Airfares in Europe and Asia are starting to plateau or fall in a sign that a prolonged post-COVID travel boom is waning, delivering a setback for airlines struggling with higher costs and limited aircraft availability.

A global imbalance between supply of flights and pent-up demand as air travel opened up after the pandemic drove up ticket prices and passenger yields - a measure of average fare paid per mile by each passenger.

But industry executives, investors and analysts said that the "travel at all costs" trend is balancing out, with some customers becoming more sensitive to pricing as they grapple with inflation that has driven up living costs.

Budget carrier Ryanair's (RYA.I), opens new tab CEO Michael O'Leary this month warned ticket prices would grow less than expected, sending European airline shares down.

"It is a bit surprising that pricing hasn't been stronger and we're not quite sure whether that's just consumer sentiment or recessionary feel around Europe," O'Leary said.

Fares were flat across the bloc in the first months of this year compared with 2023, data from travel research group ForwardKeys shows.

The picture is starker in Asia-Pacific where fares have dropped the most, down around 16% in the Jan-April period year-on-year, the data shows.

Singapore Airlines last week posted a record annual profit, but net profit growth fell in the last three quarters.
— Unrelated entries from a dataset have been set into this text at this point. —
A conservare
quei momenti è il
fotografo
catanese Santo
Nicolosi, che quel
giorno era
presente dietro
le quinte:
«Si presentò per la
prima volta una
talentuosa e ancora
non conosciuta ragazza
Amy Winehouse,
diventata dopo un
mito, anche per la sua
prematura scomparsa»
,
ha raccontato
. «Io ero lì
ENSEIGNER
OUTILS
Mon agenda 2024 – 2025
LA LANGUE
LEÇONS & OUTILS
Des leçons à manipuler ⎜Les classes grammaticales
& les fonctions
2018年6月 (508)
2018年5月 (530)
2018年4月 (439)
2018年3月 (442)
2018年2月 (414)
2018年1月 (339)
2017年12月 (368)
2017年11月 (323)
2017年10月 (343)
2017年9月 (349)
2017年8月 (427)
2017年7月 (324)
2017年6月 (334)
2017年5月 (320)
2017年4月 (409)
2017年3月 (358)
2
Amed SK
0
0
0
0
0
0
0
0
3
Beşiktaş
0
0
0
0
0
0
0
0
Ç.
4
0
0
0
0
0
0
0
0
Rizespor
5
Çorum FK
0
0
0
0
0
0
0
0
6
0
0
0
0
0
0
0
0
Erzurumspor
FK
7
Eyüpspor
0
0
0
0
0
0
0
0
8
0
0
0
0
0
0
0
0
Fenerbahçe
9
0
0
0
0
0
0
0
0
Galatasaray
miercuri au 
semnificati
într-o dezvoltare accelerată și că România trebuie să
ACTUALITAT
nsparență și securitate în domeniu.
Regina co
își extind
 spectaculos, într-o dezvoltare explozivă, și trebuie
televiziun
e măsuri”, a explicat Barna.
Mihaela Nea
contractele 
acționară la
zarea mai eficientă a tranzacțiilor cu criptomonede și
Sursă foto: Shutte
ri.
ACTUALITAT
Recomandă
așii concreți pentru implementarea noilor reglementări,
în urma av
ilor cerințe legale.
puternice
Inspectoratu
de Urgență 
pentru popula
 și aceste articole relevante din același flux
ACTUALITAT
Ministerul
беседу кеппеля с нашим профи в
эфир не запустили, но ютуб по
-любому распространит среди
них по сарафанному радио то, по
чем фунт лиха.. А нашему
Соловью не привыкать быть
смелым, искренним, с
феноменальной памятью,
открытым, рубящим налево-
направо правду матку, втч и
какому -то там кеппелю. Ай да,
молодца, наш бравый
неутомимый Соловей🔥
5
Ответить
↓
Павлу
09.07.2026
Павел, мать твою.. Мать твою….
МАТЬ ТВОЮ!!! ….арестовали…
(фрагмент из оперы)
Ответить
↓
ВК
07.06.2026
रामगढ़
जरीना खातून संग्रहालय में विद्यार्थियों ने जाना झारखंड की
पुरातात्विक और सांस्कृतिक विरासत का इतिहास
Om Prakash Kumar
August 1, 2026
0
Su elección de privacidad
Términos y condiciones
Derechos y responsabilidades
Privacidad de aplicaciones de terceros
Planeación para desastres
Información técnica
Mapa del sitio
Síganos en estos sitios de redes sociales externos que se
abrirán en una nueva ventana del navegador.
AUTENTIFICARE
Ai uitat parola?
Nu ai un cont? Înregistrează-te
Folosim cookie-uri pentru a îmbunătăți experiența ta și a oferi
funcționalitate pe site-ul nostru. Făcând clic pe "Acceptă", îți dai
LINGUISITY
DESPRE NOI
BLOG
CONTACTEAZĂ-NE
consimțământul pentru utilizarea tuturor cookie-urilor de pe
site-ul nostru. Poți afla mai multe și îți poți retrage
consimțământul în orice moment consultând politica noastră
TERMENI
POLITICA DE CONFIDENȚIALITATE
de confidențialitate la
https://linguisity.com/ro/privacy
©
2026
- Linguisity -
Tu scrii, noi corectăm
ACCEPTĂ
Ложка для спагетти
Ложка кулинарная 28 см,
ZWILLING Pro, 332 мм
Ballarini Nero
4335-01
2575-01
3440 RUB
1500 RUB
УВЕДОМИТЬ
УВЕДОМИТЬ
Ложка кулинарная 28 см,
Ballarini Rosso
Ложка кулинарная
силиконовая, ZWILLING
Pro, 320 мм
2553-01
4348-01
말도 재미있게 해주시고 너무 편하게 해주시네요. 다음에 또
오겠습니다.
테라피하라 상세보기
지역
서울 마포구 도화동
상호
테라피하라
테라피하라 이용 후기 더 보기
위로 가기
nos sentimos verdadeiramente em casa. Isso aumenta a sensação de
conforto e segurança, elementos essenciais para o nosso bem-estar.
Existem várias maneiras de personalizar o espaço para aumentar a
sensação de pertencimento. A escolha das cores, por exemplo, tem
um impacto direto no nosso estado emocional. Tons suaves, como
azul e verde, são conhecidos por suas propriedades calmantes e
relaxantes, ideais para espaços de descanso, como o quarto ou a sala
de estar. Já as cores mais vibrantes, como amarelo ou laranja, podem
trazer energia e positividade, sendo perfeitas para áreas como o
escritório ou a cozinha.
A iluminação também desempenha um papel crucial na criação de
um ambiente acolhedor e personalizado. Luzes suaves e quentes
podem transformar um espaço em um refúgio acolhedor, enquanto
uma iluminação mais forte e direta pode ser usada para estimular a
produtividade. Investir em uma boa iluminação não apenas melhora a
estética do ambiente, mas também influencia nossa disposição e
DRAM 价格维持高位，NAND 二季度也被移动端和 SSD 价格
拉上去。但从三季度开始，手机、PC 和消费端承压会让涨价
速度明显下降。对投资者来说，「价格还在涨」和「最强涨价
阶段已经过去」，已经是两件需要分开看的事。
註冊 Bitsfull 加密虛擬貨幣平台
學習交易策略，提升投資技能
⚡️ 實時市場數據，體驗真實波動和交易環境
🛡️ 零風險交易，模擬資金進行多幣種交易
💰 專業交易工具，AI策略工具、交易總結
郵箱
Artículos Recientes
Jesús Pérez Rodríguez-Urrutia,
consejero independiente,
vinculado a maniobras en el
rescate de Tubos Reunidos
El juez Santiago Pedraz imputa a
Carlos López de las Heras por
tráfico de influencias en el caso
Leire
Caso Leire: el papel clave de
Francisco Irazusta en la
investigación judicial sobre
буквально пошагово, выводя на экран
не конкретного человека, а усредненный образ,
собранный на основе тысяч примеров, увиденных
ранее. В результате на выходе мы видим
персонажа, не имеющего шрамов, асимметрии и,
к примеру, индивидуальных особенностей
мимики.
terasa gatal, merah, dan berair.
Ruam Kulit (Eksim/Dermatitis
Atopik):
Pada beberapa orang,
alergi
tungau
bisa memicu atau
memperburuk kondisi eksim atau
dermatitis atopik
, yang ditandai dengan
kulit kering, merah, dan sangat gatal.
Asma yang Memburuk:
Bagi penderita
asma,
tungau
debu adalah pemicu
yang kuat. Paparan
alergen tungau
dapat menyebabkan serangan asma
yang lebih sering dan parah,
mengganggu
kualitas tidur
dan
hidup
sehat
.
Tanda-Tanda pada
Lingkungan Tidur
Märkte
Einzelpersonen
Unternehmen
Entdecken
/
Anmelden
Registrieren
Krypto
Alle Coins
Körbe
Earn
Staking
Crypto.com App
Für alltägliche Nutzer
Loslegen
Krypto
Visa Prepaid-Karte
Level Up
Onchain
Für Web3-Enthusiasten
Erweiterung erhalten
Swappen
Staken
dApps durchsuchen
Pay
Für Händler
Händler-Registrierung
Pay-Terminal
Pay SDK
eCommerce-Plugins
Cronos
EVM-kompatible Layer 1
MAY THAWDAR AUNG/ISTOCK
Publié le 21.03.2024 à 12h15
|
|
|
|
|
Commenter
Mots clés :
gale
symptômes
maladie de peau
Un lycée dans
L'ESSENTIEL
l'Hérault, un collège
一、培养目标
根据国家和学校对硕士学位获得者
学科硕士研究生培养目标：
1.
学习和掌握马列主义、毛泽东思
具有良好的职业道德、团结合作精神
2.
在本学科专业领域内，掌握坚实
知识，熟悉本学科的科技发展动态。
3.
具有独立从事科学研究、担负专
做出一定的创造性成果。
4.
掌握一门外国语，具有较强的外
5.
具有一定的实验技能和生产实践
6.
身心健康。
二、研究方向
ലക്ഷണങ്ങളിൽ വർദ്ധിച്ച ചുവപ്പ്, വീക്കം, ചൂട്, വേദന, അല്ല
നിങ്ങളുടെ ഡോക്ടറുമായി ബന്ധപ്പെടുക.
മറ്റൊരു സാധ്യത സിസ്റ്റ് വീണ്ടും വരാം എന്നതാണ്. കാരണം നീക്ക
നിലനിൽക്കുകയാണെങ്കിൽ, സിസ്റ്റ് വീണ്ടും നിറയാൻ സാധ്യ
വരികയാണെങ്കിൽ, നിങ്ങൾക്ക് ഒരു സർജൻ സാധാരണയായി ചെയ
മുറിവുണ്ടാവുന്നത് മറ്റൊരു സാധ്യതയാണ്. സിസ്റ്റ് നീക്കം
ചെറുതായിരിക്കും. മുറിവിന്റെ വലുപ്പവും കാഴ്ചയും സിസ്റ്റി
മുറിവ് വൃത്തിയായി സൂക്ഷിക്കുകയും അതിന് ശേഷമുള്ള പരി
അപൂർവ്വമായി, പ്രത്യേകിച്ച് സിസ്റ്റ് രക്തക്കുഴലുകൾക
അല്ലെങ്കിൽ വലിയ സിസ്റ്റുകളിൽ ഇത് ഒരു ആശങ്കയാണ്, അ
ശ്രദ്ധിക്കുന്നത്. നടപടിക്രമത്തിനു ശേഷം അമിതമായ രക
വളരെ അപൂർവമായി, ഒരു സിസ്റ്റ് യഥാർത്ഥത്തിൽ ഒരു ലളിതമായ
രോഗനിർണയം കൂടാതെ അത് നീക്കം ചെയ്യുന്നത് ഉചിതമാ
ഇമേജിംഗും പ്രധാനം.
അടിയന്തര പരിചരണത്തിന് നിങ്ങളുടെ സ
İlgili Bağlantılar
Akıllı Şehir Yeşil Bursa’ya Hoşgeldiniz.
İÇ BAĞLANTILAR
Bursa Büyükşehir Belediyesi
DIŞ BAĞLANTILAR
The benchmark Asian carrier said it expects passenger yields to further moderate as airlines expand capacity.

Asia has been slower than other regions to lift restrictions and ramp up flights to overseas destinations.

"We believe supply and demand will rebalance itself ... airfares would continue to normalise throughout 2024," Ronald Lam, CEO of Hong Kong-based Cathay Pacific, said in March.

Travel to markets like Europe, America and Australia from China has not recovered. China's economy is sluggish and international flights remain around 70% of pre-pandemic levels - just 16.5% on U.S.-China routes.